We can’t contain these flames of Hell in one area, even if we may want to.
It may seem, as our Gospel reads today that “A great chasm has been fixed” between the rich and the poor, between Hunter’s Point and Marin County. But no such chasm exists.

Bishop Marc, on the first night of the conference, laid out for us a fascinating presentation he has done many times before called “The Cosmic Walk.” A long rope was spiraled out on the ground, and candles were placed to delineate the great landmarks of creation- starting with the great flaring forth- the big bang, and ending with the advent of human history. Toward the end of this great spiral, we had the emergence of amphibians. As Bishop Marc said, the eye emerged from the sea and for the first time, the earth saw itself.

Today, we, as the earth are seeing ourselves again. What do we see?

We are all born the same- we bring nothing into this world, and we take nothing away, as Paul reminds us in our second reading. And I was struck, when I looked at Marie, with how rich she is. Rich in good works, certainly, but also rich in community, rich in passion, and because of her great charisma and passion, even rich in the blessings and success of her faithful efforts.

If we cannot listen to our modern day prophets, we may never hear the word from heaven that we need to hear. Father Abraham, in our reading of today tells the rich man that his brothers did not listen to Moses, who said, “Do not be hard-hearted or tight-fisted toward your needy neighbor” (Deut 15:7)

They did not listen to the prophet Isaiah, who said:

Is this not the fast I choose:
To loose the bonds of injustice
To undo the thongs of the yoke
To let the oppressed go free
To break every yoke?
Is it not to share your bread with the hungry
And bring the homeless poor to your house
When you see the naked to cover them
And not hide yourself from your own kin? (Isa 58: 6-7)

It is this last direction that seems to be the redemption of the rich man.

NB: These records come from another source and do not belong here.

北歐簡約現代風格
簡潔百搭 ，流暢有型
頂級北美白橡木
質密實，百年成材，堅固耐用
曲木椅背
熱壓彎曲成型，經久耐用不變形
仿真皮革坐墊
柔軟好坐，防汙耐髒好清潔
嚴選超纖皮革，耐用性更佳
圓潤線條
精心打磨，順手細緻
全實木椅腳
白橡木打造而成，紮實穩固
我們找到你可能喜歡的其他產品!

In the end he begins to think of someone other than himself- his five brothers, also presumably rich men, oblivious to the needs of the poor, as he was. He realizes that they will meet the same fate that he has, if they are not warned. Abraham’s last words are that if they do not listen to Moses and the prophets, they will not be convinced if someone is raised from the dead.

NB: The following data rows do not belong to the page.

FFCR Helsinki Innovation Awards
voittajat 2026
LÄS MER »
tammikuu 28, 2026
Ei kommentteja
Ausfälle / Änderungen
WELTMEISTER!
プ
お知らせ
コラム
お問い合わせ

But we, as Christians, presumably HAVE been convinced by someone who was raised from the dead. And Jesus echoes the words of Moses and Isaiah in so many passages.

There is no great chasm. Both the rich man and Lazarus suffer from diseases. Lazarus may have running sores, but the rich man has Affluenza. We all live in the same world, we all die.
But we can live in heaven or in hell while we do yet live.

At the end of Luke’s gospel we hear of two whose hearts were “strangely warmed” when they heard the stranger interpreting the scriptures for them. Then they recognized him in the breaking of the bread. If the rich man HAD followed the words of the prophets, if he had taken care of Lazarus and shared a meal with him, perhaps he would have seen the face of God who had long been a stranger to him.

Across the imaginary chasm are the strangers who are so like us. If we reach out to them, if we break bread with them, our lives will be changed, our hearts will be “strangely warmed,”
we may even be cured of our inner plague. We may even be able to bask guilt-free in the promises of our psalm:

You shall not be afraid of any terror by night
Nor of the arrow that flies by day
Of the plaque that stalks in the darkness
Nor of the sickness that lays waste at mid-day
Because God is bound to you in love.